_SUPPLIED PASSAGE_

Hacker News new | ask | show | jobs
by zaptrem 1251 days ago
You might also mess with your loss function to force it to "make up its mind" as right now the blurry mess likely minimizes the error from the actual frame (which isn't really want you want).
1 comments

Exactly! That was the exact thing I was trying to think of a way to do.

Got any ideas? There’s discriminators, but after reading over prior work, it seems like they help, but they weren’t really a groundbreaking / effective solution.

I had two harebrained ideas in mind. One is to add yolo style object detection. The difference between a blurry mess and a recognizable object is the fact that it’s a recognizable object, so minimizing the error wrt yolo might work. (“If there are more recognizable objects in the ground truth image than the generated image, penalize the network”)

The other was to try to make some kind of physics-based prediction of the world — if it knows roughly where a street is, or where a wall is relative to an object, then it’ll likely be less confused when generating objects. That idea is very nascent, but right now I’m attacking it by trying to get our RNN to predict an nbody simulation. (Two or three 2D circles that have a gravitational effect on each other, with bouncing when they collide.) The RNN is surprisingly okay at that, even though it’s only examining pixels, but it gets blurry. I was going to try to get it to spit out actual predictions of position, velocity, acceleration, radius in the hopes that it’ll be able to make a connection between “I know there’s a ball flying along this trajectory, so obviously it should still be there 3 frames from now.”

It seems like the more traditional solution is to add a loss term related to the optical flow of the image (displacement from the previous frame to current), or to do foreground/background segmentation masks and have it focus only on the foreground. Both of those feel like partial solutions though, and it feels like there should be some general way to “force it to make up its mind,” as you say. So if you have any oddball ideas (or professional solutions), I’d love to hear!

Have you checked RSSM approach in DreamerV1,V2,V3,PlaNet? It uses deterministic (GRU hidden state) and discrete stochastic latent states. The deterministic and stochastic (sampled) latent state are used to predict the next state. I think the stochastic state might help with your problem a bit.
Dear mystery HN’er, thank you so much. I hadn’t heard about RSSM, and your explanation was wonderfully helpful.

Much appreciated. Have a great weekend :)

_OBJECTIVES_
A: Summarize the thread in two sentences.
B: Reproduce the thread from "Dear mystery HN’er, thank" to "great weekend :)".

_DATA_
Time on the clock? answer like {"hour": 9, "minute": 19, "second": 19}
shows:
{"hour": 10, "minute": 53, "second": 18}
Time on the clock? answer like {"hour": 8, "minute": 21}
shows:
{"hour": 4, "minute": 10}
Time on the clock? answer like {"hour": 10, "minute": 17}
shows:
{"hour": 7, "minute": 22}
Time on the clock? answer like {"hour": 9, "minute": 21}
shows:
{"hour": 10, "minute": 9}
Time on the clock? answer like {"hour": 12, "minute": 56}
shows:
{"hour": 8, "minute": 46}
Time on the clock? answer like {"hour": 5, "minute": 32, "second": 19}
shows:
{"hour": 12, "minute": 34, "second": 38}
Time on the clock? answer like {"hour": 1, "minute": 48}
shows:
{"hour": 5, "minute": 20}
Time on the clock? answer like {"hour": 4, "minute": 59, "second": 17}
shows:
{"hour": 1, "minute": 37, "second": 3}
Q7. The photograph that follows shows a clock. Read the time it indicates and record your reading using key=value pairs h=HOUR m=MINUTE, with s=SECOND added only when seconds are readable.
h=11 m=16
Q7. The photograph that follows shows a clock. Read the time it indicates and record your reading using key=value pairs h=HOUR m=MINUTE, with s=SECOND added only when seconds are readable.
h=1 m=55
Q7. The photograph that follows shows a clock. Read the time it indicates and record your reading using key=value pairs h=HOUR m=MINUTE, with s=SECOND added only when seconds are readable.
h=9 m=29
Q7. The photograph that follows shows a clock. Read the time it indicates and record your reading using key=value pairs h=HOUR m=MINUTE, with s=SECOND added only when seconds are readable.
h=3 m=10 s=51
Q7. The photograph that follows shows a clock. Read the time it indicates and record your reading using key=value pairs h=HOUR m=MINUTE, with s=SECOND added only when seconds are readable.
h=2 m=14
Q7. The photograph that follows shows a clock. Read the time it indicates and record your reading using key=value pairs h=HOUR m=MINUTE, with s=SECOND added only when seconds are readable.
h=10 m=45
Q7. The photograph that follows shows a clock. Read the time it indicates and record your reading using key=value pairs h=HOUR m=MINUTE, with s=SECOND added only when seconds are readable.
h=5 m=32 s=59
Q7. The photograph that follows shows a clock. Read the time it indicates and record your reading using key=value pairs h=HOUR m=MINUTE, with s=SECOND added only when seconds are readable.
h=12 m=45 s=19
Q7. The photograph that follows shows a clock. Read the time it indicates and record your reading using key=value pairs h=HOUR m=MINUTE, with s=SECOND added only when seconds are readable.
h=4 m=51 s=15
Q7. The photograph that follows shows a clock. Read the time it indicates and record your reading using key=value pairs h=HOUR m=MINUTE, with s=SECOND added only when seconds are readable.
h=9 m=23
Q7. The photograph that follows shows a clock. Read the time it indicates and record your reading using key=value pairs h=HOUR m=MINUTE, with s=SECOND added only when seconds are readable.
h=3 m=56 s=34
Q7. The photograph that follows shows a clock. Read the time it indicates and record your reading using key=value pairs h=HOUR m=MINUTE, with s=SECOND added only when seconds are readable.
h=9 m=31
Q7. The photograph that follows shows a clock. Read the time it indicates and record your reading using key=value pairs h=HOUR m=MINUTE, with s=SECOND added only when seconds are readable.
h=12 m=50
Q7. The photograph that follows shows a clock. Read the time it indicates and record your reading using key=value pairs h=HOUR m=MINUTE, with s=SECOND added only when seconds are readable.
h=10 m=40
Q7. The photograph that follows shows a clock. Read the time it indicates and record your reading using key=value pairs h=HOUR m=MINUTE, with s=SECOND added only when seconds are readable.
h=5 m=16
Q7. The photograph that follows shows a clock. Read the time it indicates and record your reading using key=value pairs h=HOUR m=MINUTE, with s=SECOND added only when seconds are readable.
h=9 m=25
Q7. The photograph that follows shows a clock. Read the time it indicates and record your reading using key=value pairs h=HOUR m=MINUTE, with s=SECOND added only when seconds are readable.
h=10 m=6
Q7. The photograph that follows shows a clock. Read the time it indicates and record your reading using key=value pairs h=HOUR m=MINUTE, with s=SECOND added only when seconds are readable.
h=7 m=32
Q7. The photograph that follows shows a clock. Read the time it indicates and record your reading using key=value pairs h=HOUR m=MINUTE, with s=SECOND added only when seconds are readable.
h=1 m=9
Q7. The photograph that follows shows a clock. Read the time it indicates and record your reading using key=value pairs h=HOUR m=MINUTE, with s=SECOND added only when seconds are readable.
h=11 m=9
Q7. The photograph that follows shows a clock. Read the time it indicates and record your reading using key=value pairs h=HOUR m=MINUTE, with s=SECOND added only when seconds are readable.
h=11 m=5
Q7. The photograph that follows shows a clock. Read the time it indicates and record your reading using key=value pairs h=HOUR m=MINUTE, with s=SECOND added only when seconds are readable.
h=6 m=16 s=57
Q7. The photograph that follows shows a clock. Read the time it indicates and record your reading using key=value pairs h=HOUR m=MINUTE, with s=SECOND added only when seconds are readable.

_TASK ANSWERS_
A: One commenter suggests changing the loss function so the model will "make up its mind," because the blurry output likely minimizes error against the actual frame. The reply offers ideas such as YOLO-style object detection, physics-based prediction tried on an nbody simulation, optical-flow loss terms, and foreground/background masks, and another commenter points to the RSSM approach in DreamerV1, V2, V3 and PlaNet.

B:
Dear mystery HN’er, thank you so much. I hadn’t heard about RSSM, and your explanation was wonderfully helpful.

Much appreciated. Have a great weekend :)